* **Work order**
Line count for "mida": tally the lines of the records below that contain it, and give only that number.

======== Given data ========

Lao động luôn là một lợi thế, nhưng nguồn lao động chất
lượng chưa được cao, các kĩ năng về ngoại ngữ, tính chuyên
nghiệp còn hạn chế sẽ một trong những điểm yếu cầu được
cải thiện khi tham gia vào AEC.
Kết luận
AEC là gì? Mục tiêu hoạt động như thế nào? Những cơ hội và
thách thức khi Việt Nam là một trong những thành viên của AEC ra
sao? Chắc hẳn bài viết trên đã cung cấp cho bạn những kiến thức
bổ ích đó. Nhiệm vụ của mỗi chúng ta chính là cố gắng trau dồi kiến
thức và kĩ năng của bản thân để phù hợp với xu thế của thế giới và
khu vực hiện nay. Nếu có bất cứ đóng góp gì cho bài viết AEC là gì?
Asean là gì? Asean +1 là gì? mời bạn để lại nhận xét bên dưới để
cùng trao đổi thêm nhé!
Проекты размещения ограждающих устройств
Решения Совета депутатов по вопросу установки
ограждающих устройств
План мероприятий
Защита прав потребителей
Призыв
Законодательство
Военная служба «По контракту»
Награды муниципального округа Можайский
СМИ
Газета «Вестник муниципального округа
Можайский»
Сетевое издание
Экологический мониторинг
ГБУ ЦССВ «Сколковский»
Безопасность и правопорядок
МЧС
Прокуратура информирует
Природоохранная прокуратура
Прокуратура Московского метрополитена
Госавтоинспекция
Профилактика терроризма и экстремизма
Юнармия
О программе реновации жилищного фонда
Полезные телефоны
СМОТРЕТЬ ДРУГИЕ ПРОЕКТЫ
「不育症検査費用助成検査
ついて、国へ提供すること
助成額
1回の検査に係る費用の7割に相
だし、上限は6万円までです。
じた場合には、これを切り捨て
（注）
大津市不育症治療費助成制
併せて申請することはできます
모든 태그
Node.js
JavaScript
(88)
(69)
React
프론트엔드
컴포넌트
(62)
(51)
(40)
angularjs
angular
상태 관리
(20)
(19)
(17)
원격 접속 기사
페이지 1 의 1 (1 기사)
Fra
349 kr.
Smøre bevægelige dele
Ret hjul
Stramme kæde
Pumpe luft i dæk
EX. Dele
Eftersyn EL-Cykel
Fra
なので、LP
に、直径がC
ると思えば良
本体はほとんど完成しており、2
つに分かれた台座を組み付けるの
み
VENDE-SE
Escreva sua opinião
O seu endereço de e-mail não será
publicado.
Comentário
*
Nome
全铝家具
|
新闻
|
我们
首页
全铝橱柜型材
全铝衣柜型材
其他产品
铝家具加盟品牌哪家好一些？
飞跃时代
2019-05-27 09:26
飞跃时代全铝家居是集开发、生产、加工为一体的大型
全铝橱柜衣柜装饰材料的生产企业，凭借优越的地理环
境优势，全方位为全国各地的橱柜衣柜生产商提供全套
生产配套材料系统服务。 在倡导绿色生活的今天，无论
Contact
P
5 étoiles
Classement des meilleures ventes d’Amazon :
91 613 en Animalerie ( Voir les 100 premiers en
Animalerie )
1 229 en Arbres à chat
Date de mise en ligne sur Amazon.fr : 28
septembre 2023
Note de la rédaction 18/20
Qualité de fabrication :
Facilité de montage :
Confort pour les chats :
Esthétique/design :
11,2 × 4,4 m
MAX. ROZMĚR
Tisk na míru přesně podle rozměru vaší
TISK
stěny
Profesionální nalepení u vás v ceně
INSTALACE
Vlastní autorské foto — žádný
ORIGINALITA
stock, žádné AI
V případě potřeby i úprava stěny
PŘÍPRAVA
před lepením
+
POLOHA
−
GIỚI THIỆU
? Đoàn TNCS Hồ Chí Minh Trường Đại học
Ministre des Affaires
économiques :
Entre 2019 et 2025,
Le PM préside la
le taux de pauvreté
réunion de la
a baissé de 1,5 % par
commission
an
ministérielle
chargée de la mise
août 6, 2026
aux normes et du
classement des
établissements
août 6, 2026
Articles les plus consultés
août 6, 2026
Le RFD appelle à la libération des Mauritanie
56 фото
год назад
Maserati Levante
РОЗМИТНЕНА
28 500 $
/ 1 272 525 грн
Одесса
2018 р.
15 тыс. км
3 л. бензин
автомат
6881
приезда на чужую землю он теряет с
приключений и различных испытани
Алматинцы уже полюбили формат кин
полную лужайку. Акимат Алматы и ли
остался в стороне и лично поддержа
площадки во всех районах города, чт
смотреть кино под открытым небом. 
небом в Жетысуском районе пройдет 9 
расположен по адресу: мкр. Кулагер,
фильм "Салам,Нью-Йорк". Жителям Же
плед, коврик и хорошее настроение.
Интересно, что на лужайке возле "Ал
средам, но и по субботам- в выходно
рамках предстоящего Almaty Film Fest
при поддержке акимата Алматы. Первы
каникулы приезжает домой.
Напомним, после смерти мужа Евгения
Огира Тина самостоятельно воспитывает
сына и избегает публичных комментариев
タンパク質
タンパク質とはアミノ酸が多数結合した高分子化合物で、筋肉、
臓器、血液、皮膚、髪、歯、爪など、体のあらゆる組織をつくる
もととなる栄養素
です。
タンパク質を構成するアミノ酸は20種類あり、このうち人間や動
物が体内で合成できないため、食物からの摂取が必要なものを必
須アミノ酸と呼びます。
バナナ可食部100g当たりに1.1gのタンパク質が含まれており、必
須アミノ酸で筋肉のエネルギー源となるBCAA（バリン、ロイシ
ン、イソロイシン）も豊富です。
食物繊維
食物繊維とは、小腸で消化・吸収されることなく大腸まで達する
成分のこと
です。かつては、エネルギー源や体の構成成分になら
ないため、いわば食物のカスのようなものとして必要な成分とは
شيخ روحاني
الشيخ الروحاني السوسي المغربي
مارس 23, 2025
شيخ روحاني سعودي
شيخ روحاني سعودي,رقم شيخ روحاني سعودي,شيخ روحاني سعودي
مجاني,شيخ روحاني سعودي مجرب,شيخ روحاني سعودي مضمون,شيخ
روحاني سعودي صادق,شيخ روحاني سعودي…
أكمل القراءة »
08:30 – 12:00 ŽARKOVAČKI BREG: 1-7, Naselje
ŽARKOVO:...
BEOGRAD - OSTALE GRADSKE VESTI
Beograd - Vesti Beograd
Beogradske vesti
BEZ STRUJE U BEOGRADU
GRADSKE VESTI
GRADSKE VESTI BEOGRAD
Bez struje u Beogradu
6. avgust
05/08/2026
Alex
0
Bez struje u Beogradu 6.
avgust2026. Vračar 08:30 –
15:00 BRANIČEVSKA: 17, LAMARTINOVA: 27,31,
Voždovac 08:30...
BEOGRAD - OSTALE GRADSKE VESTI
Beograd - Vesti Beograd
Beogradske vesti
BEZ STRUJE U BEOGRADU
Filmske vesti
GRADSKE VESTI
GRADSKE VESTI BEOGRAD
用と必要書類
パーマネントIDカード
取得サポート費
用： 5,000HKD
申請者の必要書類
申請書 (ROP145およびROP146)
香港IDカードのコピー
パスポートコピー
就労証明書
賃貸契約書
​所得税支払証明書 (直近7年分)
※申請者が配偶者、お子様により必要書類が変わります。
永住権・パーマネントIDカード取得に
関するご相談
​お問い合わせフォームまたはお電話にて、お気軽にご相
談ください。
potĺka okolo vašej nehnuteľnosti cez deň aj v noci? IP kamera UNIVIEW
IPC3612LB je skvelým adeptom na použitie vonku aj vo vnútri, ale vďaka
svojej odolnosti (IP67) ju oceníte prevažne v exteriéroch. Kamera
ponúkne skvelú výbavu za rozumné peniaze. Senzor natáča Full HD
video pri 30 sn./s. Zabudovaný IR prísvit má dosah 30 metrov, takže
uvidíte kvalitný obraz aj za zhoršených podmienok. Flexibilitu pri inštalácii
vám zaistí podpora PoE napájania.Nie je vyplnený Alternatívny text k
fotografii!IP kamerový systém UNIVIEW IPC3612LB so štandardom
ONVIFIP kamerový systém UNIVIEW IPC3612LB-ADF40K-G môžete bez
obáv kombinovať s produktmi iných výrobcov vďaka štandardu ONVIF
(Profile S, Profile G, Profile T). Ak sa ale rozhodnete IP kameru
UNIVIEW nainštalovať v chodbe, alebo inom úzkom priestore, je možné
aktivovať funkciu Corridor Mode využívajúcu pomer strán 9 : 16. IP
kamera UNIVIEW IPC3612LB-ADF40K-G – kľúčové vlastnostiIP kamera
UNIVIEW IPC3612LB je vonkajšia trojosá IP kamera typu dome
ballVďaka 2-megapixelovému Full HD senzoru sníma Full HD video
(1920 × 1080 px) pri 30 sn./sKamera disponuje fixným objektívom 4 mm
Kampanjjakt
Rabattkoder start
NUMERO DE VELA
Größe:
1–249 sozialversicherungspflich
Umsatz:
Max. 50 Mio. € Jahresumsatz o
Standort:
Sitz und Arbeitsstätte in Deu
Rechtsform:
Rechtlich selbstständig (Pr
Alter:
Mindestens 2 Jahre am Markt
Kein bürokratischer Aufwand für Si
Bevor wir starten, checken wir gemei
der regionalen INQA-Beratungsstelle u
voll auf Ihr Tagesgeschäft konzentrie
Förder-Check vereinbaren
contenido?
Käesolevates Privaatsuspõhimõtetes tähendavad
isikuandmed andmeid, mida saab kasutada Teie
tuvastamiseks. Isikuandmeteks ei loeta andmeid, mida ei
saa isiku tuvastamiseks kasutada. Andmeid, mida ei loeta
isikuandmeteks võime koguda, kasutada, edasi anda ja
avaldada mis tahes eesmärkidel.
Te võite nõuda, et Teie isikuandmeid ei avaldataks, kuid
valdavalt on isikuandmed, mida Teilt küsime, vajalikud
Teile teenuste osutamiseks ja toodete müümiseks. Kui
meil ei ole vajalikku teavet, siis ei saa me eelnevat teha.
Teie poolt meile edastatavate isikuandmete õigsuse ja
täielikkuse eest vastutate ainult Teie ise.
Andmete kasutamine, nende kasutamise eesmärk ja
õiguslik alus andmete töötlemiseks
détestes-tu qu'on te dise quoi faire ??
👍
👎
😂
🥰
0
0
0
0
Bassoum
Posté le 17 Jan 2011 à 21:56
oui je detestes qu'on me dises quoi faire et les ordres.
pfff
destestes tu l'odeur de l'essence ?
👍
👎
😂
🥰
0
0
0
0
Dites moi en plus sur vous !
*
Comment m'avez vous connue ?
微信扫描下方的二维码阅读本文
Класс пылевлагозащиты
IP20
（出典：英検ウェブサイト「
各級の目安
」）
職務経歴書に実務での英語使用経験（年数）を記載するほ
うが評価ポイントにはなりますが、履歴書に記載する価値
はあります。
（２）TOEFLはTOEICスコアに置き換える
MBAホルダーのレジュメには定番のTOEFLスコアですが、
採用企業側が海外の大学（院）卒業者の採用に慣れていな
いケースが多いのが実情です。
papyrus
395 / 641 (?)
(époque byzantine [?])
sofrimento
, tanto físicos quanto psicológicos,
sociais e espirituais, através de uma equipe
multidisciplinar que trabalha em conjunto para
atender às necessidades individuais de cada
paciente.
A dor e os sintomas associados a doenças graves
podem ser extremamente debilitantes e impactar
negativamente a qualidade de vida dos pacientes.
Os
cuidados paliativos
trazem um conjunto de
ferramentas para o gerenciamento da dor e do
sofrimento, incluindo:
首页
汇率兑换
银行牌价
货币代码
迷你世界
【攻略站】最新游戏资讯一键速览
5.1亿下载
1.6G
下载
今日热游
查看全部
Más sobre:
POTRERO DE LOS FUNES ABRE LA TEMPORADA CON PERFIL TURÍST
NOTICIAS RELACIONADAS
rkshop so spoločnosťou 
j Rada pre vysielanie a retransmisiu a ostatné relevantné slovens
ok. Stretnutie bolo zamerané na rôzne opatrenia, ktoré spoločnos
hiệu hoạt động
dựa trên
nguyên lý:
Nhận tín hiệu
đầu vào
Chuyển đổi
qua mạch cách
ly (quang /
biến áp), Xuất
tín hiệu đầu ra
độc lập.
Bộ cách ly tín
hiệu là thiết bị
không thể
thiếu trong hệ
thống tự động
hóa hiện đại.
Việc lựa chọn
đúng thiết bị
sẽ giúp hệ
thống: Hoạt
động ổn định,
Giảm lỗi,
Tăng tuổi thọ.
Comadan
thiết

========

* **Problem solution**
4